Get your full text copy in PDF
Katarzyna Grzela, Tomasz Grzela, Grażyna Korczak-Kowalska, Katarzyna Bocian, Wiesława Sonczyk, Urszula Jędrasiak, Justyna Niderla-Bielińska, Maciej Łazarczyk, Wioletta Zagórska, Anna Zawadzka-Krajewska, Wojciech Feleszko, Marek Kulus
Med Sci Monit 2007; 13(10): CR445-448
Background: IL-4 receptor (IL-4R) overexpression on immunoregulatory/effector cells was found in allergic patients. However, its role in allergy development remains unclear.
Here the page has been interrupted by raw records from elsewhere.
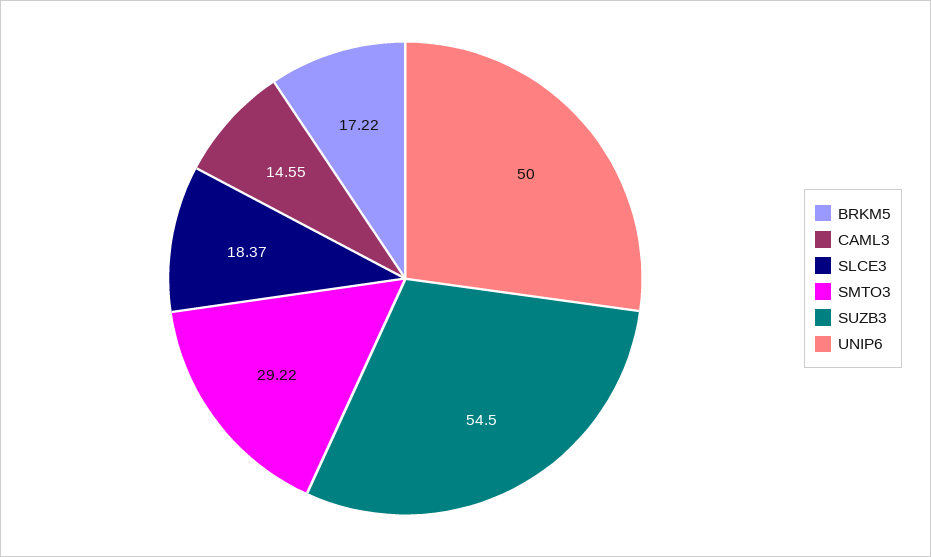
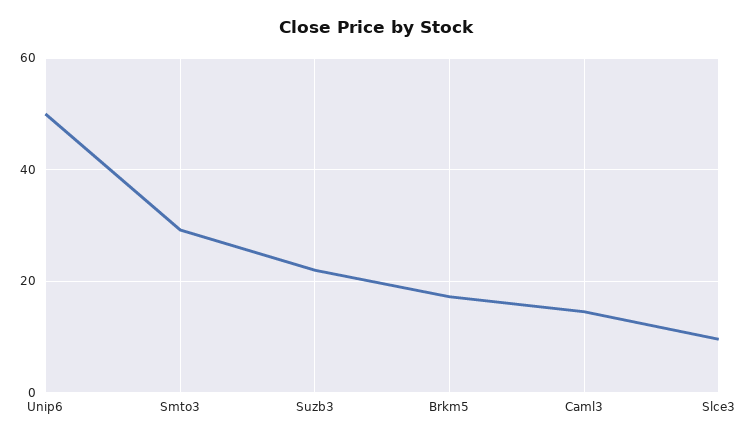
SLCE3: 18.37 -> 10
SUZB3: 54.5 -> 22

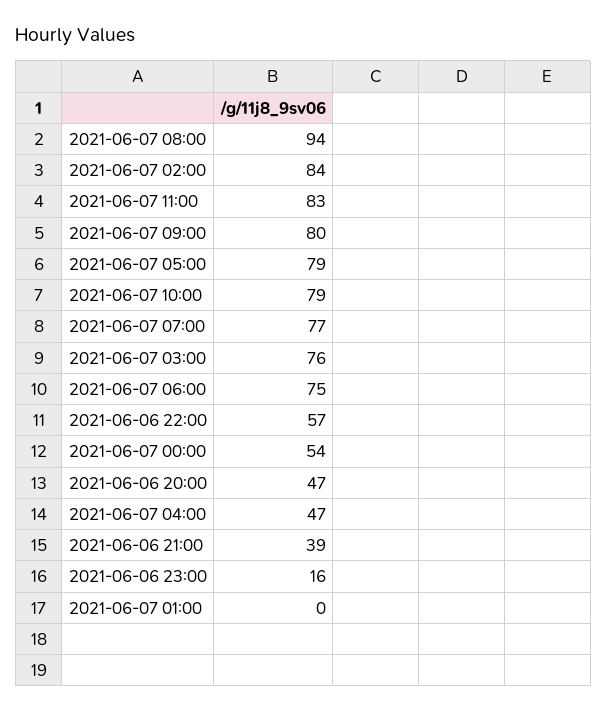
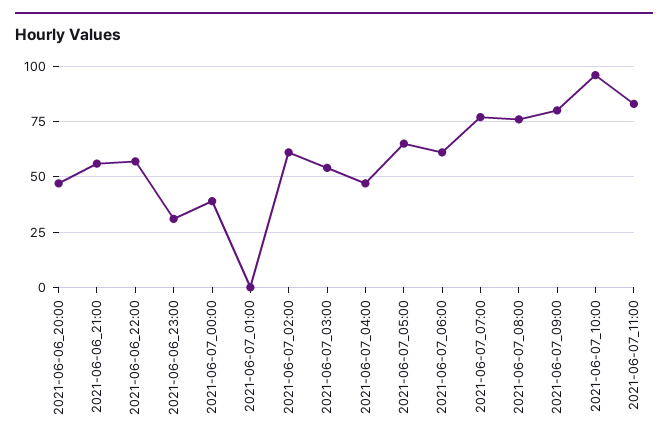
2021-06-07 08:00: 94 -> 75
2021-06-07 02:00: 84 -> 60
2021-06-07 05:00: 79 -> 65
2021-06-07 10:00: 79 -> 95
2021-06-07 03:00: 76 -> 55
2021-06-07 06:00: 75 -> 60
2021-06-07 00:00: 54 -> 40
2021-06-06 21:00: 39 -> 55
2021-06-06 23:00: 16 -> 30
The aim of this study was to assess the correlation between IL-4R expression and allergy development within the first year of life.
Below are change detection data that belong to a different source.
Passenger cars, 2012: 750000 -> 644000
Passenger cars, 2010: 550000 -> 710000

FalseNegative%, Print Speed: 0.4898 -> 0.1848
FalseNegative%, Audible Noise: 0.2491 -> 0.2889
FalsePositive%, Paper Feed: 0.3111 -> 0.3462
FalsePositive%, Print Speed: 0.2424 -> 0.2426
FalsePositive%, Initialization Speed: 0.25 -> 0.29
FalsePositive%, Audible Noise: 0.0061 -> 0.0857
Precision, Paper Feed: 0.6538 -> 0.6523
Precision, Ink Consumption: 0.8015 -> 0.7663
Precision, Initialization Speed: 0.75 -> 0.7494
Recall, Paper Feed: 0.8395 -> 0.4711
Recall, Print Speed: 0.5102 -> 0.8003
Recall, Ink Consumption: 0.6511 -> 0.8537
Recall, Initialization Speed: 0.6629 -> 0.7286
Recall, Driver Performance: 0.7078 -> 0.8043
Material/Methods: IL-4R expression on monocytes and Th lymphocytes of 43 newborns was analyzed using flow cytometry. Plasma levels of IL-4, -12 and IFN-γ were also measured using ELISA. The same parameters were assessed one year later. Furthermore, clinical evaluation was performed every three months for one year.
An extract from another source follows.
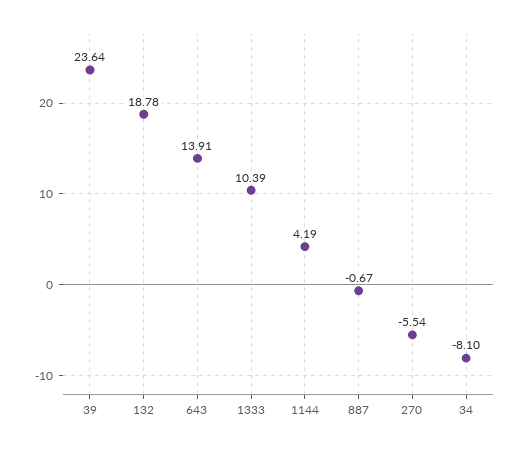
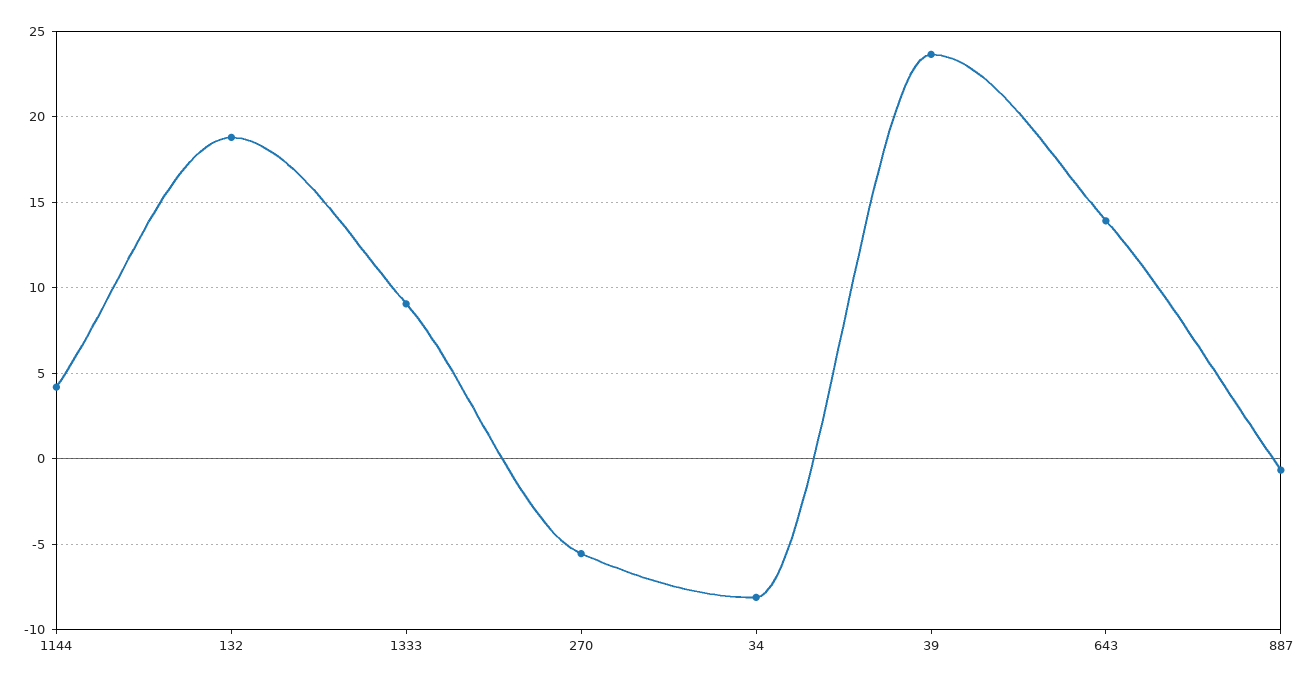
1333: 10.39 -> 9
Results: Mean IL-4R expression on monocytes and Th lymphocytes did not differ at birth. After one year it increased on Th-lymphocytes and decreased on monocytes. However, among 10 children with severe atopy during the observation period, 8 displayed IL-4R above the mean value for the group on both monocytes and Th cells at birth as well as one year later. No correlation was found between IL-4 or IFN-γ and IL-4R expression at birth. After one year, significant IL-4 increases and IFN-γ decreases were observed which correlated with IL-4R expression. IL-4R expression on the newborns’ monocytes correlated negatively with IL-12 plasma level; however, it was statistically significant only in the children developing allergy. Moreover, only in these patients was a significant decrease in IL-12 found after one year.
Conclusions: IL-4R-dependent over-signaling in newborns’ monocytes and Th lymphocytes could contribute to Th1/Th2 imbalance. IL-4R overexpression on newborns’ monocytes and lymphocytes could be an early risk marker of allergy development.